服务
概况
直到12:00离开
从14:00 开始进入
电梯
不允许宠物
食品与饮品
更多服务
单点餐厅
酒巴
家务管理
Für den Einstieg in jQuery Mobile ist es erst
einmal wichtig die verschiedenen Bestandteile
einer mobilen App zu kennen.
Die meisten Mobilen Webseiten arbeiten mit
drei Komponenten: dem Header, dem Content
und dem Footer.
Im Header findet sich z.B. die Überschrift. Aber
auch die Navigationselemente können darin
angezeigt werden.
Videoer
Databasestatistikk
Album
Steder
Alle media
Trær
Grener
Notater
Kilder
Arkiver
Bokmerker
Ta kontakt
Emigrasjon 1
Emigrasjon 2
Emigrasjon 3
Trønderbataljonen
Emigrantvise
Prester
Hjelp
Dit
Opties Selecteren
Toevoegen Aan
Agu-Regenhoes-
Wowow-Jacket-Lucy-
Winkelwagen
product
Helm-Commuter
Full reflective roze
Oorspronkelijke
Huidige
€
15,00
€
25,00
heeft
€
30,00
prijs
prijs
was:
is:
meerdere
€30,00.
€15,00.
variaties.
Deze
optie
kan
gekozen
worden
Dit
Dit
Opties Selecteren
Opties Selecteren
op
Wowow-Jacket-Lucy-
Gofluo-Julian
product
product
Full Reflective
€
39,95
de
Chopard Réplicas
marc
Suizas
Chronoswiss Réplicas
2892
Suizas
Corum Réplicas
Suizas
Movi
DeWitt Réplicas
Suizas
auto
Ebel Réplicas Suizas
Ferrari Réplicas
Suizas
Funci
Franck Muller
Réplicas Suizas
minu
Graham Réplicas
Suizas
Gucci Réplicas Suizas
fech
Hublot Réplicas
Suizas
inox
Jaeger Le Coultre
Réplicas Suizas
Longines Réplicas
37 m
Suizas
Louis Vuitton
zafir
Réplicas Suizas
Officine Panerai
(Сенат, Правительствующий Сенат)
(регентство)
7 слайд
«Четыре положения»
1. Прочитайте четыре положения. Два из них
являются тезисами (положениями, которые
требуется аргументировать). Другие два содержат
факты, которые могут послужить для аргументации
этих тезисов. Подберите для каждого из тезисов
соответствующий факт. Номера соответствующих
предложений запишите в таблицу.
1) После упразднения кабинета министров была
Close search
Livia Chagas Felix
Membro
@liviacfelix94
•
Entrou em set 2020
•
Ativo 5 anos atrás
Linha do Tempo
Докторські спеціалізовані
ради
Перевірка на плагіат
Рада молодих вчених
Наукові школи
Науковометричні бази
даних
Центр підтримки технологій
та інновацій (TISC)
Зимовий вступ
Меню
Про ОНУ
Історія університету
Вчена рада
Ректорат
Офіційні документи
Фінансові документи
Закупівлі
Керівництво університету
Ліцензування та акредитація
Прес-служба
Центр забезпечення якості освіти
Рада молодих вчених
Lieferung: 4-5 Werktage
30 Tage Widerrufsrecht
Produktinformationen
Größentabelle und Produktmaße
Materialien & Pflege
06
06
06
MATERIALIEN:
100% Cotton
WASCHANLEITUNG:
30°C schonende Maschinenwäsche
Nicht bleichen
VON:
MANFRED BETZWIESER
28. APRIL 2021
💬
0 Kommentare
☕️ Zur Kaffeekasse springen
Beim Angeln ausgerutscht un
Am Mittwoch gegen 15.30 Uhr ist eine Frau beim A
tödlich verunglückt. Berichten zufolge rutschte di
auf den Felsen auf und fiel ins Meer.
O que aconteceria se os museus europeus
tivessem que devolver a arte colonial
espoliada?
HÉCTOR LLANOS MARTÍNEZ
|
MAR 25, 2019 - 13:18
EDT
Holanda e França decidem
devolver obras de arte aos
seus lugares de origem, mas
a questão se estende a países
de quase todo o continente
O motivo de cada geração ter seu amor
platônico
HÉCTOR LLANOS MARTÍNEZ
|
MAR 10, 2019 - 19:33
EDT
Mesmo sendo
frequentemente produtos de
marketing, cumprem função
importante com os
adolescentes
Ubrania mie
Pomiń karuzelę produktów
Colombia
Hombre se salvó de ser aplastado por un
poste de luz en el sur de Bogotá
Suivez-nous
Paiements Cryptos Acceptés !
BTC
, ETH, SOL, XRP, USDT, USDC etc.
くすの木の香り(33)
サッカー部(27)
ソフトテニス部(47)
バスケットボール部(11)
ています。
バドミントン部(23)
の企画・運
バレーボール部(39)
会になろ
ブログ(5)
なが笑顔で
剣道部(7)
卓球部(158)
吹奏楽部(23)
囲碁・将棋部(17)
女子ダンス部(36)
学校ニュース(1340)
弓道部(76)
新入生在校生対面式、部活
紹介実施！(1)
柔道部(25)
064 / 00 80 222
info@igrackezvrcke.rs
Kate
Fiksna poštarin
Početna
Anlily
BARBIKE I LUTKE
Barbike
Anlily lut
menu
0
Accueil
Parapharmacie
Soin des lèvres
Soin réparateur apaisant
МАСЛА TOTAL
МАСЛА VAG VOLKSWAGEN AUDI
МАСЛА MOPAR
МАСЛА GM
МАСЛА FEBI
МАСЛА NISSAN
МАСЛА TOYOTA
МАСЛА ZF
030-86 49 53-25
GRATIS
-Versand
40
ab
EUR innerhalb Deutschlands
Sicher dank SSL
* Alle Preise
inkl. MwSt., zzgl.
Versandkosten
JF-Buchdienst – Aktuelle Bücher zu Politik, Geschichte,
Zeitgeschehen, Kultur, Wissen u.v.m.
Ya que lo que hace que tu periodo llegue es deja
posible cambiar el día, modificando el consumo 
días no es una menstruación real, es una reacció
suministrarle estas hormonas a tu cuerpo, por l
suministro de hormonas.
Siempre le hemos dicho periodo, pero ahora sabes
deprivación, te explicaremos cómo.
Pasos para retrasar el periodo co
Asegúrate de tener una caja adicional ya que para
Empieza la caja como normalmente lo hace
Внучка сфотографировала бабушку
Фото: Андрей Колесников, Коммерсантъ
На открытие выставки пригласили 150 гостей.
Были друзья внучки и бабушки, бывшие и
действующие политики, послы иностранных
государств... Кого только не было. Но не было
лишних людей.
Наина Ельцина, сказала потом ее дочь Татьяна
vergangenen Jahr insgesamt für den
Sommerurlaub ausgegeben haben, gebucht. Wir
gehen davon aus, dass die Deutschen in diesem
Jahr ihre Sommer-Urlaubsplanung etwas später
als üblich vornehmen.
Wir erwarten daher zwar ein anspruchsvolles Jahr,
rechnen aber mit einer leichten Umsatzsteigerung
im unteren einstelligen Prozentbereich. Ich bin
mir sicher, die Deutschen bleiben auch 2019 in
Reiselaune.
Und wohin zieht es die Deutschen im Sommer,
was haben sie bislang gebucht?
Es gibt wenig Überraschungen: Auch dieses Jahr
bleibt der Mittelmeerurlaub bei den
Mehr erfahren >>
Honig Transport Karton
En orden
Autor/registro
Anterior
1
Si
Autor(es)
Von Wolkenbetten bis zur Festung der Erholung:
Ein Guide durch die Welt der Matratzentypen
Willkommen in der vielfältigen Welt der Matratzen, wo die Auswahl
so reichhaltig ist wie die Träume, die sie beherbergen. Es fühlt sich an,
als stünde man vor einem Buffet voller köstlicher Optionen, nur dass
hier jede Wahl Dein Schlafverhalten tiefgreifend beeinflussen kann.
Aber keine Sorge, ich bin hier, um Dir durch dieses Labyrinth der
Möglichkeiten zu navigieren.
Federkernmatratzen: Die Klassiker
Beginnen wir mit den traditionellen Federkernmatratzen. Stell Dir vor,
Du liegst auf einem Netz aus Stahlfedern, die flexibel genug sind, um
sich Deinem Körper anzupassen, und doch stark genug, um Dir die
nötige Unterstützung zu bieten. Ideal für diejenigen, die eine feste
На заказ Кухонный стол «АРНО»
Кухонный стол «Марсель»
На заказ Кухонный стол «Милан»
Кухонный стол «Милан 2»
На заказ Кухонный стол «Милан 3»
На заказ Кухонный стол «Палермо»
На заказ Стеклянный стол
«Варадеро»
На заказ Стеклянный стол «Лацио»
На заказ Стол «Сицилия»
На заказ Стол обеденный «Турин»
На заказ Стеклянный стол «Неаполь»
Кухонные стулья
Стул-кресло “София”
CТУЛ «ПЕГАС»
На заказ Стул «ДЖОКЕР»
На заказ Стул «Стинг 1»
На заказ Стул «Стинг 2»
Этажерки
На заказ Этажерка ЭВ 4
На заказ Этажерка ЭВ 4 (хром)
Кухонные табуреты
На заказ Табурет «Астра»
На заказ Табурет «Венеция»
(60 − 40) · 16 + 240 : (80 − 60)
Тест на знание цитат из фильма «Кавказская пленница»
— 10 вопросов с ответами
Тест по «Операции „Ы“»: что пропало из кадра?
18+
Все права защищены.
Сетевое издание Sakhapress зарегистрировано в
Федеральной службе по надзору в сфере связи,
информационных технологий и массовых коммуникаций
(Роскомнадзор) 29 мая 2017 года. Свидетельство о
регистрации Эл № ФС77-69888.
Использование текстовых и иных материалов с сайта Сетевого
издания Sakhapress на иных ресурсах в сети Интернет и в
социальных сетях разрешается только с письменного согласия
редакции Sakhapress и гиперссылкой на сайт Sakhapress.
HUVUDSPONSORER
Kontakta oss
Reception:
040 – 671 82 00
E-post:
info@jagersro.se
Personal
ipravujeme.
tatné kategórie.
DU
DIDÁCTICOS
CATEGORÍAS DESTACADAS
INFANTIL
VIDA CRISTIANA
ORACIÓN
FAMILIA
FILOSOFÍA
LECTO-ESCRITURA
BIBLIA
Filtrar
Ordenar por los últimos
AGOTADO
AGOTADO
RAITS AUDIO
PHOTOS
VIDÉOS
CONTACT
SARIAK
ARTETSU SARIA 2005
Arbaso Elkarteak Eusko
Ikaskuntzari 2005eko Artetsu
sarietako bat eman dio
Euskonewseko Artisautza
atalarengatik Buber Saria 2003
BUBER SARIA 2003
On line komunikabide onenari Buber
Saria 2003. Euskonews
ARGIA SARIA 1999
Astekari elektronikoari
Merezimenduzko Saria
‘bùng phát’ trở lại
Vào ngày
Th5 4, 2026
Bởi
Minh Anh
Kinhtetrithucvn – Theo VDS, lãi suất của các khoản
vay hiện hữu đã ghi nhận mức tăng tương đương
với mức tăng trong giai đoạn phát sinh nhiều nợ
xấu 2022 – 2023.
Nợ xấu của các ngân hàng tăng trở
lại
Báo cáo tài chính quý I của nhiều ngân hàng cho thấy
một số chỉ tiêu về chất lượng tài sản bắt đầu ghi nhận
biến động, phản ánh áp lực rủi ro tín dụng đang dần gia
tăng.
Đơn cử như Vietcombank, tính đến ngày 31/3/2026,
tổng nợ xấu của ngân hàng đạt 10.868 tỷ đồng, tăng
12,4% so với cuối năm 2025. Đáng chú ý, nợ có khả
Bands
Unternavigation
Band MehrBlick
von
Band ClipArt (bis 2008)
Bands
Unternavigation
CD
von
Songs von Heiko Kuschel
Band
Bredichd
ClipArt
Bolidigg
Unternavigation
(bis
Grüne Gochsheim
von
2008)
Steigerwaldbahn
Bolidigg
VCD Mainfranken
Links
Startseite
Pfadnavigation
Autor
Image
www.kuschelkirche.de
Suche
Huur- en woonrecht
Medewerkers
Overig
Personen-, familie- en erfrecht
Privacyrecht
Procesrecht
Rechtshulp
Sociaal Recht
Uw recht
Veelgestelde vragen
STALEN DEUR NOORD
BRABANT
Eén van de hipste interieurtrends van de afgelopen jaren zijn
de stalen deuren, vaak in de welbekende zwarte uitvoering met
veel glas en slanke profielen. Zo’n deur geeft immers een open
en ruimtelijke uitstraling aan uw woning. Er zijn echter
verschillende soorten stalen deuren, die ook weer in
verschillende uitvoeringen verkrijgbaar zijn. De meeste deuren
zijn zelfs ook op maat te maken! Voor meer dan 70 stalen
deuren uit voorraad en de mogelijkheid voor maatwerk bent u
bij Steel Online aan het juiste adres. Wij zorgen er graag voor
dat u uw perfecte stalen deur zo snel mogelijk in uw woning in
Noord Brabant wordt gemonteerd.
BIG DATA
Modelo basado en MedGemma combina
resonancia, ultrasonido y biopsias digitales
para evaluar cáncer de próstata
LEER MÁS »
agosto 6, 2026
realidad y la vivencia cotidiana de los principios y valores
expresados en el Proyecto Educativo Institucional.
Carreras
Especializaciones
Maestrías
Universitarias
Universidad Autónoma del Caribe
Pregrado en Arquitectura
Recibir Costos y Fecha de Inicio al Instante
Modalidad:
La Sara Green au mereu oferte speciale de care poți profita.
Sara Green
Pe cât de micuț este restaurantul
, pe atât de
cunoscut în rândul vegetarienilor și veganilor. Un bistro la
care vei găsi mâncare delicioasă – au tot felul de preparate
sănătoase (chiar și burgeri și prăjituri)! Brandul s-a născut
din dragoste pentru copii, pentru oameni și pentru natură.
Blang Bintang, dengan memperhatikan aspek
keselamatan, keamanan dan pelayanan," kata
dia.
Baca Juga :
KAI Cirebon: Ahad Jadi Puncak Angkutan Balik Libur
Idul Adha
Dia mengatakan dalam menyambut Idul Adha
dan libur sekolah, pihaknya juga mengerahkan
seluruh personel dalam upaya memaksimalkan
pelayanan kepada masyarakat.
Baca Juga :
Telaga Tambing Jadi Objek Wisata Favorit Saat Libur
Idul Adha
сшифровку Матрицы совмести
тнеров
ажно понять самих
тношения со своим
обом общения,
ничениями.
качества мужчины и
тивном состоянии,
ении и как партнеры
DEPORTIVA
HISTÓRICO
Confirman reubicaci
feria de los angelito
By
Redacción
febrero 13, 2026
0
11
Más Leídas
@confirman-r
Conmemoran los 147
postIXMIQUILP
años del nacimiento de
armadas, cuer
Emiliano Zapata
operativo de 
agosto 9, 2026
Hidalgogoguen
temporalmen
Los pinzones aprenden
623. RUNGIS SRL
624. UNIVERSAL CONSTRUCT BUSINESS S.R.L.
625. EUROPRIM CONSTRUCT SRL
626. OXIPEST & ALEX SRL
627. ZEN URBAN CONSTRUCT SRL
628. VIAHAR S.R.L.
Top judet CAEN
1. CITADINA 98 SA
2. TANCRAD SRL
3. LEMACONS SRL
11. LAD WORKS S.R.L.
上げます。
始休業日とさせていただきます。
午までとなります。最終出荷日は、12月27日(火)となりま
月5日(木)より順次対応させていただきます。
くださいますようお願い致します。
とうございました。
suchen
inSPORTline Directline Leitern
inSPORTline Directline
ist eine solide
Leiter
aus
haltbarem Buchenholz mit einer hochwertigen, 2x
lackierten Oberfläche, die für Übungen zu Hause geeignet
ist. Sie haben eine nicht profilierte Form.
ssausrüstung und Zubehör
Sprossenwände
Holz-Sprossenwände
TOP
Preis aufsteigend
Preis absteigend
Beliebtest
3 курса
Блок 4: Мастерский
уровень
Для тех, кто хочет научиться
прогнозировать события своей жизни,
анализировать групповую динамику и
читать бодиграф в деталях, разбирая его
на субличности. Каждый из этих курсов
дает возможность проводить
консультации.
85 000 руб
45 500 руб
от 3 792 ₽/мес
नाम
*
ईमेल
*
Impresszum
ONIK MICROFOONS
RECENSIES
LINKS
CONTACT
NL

§ **Exercise details**:
Whenever the string "Стинг" shows up in a line of the records, copy that line.

§ **Result**:
На заказ Стул «Стинг 1»
На заказ Стул «Стинг 2»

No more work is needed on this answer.